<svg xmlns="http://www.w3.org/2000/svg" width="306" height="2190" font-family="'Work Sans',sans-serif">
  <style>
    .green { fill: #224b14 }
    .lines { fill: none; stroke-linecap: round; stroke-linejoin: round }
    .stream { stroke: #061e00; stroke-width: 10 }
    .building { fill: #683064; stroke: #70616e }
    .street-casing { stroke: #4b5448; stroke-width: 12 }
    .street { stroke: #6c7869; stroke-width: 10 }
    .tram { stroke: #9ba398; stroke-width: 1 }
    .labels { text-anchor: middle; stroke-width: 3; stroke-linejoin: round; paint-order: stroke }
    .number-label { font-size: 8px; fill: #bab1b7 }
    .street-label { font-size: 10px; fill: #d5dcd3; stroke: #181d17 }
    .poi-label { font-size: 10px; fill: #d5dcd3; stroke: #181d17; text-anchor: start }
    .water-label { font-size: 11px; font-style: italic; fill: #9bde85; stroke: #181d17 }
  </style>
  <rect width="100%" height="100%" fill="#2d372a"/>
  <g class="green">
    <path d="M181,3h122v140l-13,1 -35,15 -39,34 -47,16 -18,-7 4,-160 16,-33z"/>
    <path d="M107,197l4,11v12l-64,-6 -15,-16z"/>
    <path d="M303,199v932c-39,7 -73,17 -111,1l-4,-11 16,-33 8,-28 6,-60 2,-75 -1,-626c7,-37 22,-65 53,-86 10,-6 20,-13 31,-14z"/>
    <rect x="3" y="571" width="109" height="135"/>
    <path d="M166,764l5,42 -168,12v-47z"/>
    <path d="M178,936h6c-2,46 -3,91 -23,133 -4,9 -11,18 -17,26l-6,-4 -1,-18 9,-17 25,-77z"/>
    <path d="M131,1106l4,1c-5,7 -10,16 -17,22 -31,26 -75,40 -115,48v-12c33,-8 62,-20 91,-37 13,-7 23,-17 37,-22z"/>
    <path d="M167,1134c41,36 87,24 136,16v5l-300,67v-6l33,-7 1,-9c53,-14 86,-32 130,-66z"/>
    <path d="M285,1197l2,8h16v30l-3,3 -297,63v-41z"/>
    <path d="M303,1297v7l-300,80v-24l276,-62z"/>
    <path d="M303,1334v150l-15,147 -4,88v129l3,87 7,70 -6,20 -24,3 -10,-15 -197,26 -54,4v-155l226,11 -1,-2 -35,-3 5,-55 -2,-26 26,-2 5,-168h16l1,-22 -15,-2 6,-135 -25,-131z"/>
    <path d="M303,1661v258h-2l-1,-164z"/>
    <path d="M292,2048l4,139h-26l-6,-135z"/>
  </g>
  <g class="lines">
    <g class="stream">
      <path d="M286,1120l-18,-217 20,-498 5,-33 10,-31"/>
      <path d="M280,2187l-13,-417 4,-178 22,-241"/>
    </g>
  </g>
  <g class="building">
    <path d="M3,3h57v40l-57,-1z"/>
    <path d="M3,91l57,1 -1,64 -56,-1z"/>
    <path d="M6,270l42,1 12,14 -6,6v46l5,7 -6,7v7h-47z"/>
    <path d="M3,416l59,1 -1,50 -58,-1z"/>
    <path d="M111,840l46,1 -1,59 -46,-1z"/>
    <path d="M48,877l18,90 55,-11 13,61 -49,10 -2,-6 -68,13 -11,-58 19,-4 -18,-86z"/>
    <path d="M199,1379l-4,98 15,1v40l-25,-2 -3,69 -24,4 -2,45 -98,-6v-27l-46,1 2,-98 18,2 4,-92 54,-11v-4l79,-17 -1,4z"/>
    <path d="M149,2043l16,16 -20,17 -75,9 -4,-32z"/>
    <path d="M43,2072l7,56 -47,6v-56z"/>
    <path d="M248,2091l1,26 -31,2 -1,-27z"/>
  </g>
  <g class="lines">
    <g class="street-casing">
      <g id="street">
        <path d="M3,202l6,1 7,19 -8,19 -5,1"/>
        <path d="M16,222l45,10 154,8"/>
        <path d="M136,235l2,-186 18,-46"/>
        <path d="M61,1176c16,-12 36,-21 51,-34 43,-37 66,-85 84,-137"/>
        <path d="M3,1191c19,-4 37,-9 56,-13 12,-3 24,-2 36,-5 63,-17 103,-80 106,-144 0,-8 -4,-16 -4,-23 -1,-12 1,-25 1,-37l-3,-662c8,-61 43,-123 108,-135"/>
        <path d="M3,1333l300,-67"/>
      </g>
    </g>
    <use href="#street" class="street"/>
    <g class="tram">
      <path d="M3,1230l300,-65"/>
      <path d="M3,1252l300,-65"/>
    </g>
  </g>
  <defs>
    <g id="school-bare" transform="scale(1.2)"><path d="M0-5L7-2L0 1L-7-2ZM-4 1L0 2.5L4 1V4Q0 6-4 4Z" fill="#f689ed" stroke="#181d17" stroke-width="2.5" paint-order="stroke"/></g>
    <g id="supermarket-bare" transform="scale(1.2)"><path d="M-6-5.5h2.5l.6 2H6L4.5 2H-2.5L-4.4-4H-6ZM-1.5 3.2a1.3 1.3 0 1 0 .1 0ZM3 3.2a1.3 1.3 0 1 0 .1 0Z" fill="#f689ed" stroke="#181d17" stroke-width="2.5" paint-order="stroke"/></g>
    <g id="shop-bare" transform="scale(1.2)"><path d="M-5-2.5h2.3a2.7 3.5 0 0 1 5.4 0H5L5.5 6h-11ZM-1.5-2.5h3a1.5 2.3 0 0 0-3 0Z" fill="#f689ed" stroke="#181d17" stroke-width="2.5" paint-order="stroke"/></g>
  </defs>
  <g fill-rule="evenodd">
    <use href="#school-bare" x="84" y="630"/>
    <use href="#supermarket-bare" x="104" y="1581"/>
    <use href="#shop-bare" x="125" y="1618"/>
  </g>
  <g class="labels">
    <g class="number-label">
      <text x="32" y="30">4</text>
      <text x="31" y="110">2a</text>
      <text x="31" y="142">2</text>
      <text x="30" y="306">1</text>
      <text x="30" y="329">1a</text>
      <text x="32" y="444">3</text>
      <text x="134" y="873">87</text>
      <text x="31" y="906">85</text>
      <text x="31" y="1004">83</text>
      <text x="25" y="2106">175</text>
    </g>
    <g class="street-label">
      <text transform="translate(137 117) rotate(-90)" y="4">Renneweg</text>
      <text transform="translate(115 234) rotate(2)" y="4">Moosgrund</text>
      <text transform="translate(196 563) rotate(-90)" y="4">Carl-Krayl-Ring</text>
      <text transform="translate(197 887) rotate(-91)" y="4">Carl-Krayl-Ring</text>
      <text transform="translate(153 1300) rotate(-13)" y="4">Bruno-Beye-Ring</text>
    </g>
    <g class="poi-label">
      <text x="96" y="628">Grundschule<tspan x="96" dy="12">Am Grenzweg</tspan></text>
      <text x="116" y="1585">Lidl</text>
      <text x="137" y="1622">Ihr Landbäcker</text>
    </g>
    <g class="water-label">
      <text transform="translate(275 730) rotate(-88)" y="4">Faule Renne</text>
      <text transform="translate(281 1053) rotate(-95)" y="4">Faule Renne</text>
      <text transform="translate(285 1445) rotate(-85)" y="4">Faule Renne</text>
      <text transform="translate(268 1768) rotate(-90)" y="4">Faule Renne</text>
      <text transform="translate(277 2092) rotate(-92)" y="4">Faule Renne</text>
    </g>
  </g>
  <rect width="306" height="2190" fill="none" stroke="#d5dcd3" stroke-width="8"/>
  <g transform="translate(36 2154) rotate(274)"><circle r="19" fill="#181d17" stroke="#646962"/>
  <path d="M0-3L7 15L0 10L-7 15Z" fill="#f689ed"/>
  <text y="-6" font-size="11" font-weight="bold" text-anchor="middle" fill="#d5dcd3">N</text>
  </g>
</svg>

==

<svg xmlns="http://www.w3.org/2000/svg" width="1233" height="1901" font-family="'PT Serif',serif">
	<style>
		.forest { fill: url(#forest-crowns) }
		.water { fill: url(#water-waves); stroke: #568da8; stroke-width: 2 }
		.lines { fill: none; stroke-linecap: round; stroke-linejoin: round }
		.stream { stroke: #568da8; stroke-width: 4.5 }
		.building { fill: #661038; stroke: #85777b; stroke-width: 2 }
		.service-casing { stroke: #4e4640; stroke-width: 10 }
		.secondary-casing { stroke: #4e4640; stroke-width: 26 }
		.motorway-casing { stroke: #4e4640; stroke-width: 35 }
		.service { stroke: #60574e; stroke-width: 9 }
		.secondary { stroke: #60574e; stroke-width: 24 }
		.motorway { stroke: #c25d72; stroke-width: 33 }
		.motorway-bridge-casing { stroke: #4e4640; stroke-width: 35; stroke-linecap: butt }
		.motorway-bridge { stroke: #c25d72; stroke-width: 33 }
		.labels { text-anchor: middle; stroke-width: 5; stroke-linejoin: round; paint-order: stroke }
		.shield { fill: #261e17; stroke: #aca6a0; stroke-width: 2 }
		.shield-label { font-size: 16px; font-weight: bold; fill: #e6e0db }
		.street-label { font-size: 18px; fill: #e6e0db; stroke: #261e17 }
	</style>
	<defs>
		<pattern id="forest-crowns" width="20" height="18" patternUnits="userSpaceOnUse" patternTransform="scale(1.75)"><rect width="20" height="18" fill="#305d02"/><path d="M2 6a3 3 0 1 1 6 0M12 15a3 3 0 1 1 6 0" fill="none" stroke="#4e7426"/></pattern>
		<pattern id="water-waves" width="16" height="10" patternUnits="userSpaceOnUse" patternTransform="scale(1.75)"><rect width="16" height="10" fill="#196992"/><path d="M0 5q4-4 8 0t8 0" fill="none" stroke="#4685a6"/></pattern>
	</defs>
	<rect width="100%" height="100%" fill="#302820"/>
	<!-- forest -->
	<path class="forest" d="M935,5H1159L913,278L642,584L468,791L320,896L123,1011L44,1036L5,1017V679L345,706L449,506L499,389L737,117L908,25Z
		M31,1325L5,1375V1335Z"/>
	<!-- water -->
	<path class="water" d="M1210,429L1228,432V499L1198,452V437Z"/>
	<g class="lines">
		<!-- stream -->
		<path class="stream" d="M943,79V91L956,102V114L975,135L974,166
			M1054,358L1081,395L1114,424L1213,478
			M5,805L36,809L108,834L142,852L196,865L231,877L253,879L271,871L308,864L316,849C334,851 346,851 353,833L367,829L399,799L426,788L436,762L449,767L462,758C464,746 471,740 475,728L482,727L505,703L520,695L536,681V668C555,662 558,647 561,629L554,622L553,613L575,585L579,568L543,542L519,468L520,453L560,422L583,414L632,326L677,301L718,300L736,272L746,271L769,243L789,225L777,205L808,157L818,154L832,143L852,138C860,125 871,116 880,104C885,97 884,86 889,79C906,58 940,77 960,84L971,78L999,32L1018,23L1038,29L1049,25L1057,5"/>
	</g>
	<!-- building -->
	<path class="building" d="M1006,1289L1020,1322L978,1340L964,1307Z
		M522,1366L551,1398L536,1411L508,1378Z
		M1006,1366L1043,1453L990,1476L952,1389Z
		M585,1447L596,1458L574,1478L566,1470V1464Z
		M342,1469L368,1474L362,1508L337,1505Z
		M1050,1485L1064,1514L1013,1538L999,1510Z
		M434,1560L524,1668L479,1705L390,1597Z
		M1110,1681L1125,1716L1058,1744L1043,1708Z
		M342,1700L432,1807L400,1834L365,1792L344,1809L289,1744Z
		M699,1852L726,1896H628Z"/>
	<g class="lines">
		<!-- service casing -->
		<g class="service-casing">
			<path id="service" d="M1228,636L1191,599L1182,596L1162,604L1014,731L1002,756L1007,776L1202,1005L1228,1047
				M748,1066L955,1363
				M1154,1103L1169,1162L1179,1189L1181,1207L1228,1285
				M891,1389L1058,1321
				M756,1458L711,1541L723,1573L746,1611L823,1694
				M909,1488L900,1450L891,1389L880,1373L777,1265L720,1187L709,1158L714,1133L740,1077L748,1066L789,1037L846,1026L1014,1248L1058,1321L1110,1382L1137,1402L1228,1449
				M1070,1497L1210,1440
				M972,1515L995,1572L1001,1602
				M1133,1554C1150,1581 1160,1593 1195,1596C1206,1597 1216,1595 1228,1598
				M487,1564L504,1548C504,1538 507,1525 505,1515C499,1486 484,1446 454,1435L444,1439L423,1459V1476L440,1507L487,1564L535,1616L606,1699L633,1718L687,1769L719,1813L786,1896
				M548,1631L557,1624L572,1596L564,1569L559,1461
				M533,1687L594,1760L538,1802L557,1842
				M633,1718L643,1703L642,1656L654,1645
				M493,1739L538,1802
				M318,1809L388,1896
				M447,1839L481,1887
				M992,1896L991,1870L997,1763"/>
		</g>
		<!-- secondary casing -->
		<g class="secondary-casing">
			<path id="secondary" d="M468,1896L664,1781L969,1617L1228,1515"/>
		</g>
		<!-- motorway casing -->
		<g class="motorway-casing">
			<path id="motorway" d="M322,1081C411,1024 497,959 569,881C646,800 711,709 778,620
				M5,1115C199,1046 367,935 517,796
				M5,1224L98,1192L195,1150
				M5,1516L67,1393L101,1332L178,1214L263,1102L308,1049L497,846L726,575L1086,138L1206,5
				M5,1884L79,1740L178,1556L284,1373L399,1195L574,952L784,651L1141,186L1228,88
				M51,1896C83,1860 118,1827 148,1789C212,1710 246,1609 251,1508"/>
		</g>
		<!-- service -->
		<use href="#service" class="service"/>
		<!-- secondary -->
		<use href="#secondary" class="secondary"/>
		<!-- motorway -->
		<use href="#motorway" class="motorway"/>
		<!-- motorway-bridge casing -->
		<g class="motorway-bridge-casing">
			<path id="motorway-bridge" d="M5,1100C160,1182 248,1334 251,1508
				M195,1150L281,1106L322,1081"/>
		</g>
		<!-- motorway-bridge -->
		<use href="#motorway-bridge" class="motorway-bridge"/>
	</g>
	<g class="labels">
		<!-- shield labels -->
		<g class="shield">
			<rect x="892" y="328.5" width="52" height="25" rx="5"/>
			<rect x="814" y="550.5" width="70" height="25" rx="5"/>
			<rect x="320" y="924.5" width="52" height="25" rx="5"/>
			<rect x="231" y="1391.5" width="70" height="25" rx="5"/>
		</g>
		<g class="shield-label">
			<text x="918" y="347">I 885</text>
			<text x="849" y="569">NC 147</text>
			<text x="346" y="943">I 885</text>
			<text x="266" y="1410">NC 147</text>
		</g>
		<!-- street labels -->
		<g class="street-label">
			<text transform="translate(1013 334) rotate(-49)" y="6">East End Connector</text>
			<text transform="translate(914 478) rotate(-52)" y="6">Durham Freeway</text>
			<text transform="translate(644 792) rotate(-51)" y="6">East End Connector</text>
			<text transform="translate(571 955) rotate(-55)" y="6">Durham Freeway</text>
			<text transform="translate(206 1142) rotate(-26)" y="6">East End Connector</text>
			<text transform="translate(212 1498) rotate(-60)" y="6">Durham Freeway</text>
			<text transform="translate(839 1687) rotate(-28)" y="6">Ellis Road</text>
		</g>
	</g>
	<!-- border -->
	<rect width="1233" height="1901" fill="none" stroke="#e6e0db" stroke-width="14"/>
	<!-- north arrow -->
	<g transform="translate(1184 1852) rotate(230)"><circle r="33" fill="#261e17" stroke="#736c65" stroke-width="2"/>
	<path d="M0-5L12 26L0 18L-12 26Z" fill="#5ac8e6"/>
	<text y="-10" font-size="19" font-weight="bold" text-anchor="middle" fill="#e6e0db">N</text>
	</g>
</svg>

• _INSTRUCTIONS FOR THE TASK_: Set down, exactly as they stand above, the lines starting with the line with "#683064; stroke: #70616e" and going on through the line with "middle; stroke-width: 3;", and no others.

• _SOLVED PROBLEM_:
    .building { fill: #683064; stroke: #70616e }
    .street-casing { stroke: #4b5448; stroke-width: 12 }
    .street { stroke: #6c7869; stroke-width: 10 }
    .tram { stroke: #9ba398; stroke-width: 1 }
    .labels { text-anchor: middle; stroke-width: 3; stroke-linejoin: round; paint-order: stroke }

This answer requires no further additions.